→ WHAT NEEDS TO BE DONE:
Pictures found in the material must be left out, and every line returned as written.

→ DATASET:
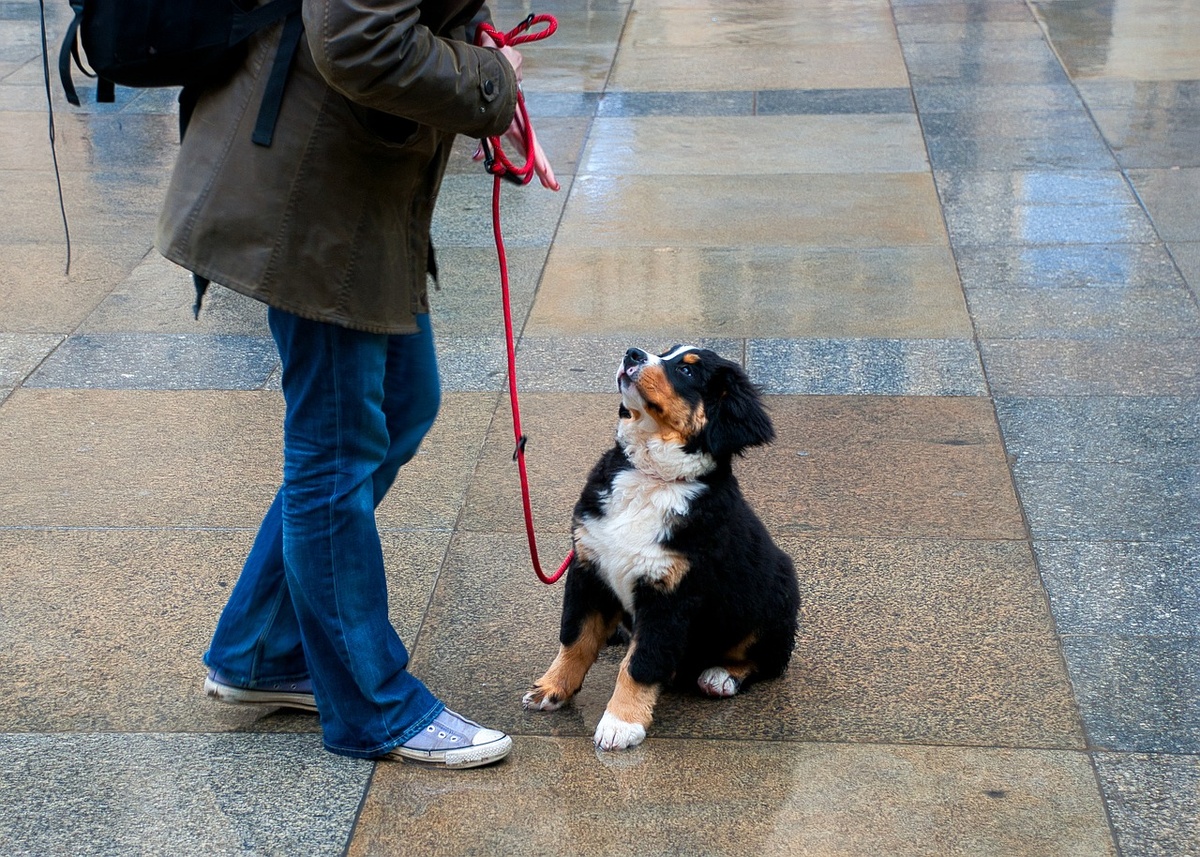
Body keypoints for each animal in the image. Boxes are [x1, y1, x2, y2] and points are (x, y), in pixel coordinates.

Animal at [523, 343, 796, 744]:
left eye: (686, 371)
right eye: (666, 352)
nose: (633, 354)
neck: (651, 479)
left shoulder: (671, 592)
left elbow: (641, 662)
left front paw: (622, 722)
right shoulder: (589, 567)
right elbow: (575, 638)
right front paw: (552, 687)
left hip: (777, 596)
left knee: (769, 660)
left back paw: (722, 675)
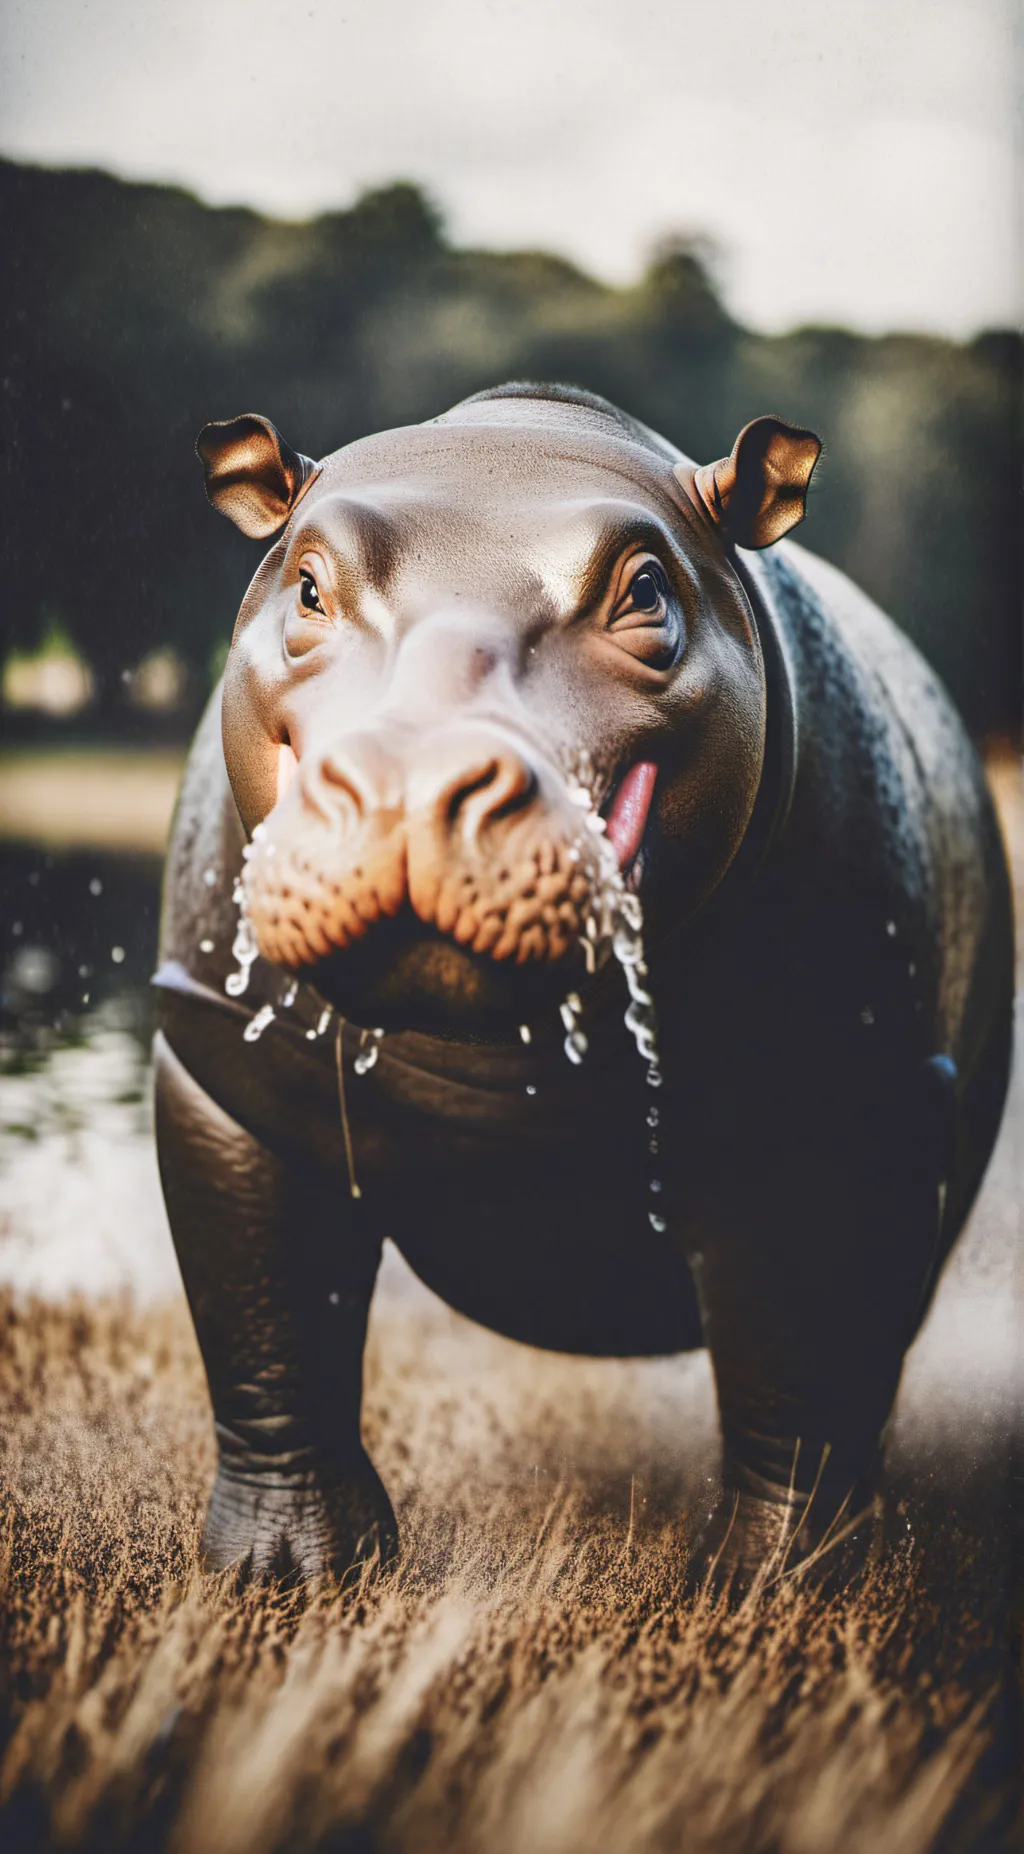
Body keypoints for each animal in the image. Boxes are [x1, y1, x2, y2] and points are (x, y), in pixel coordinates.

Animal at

→ YOUR SOLUTION:
Body keypoints for each animal in the image. Boxes are [x1, y1, x2, y2] and points are (x, y), in pixel coordinates.

Animal at [523, 343, 796, 744]:
left eye: (686, 371)
right eye: (666, 352)
nose: (633, 354)
neck: (651, 479)
left shoulder: (671, 592)
left elbow: (641, 662)
left front paw: (622, 722)
right shoulder: (589, 567)
right elbow: (575, 638)
right front paw: (552, 687)
left hip: (777, 596)
left knee: (769, 660)
left back paw: (722, 675)
Body keypoints for each animal in the image. Boxes are [x1, y1, x2, y2] and points are (x, y), in pixel coordinates.

Animal at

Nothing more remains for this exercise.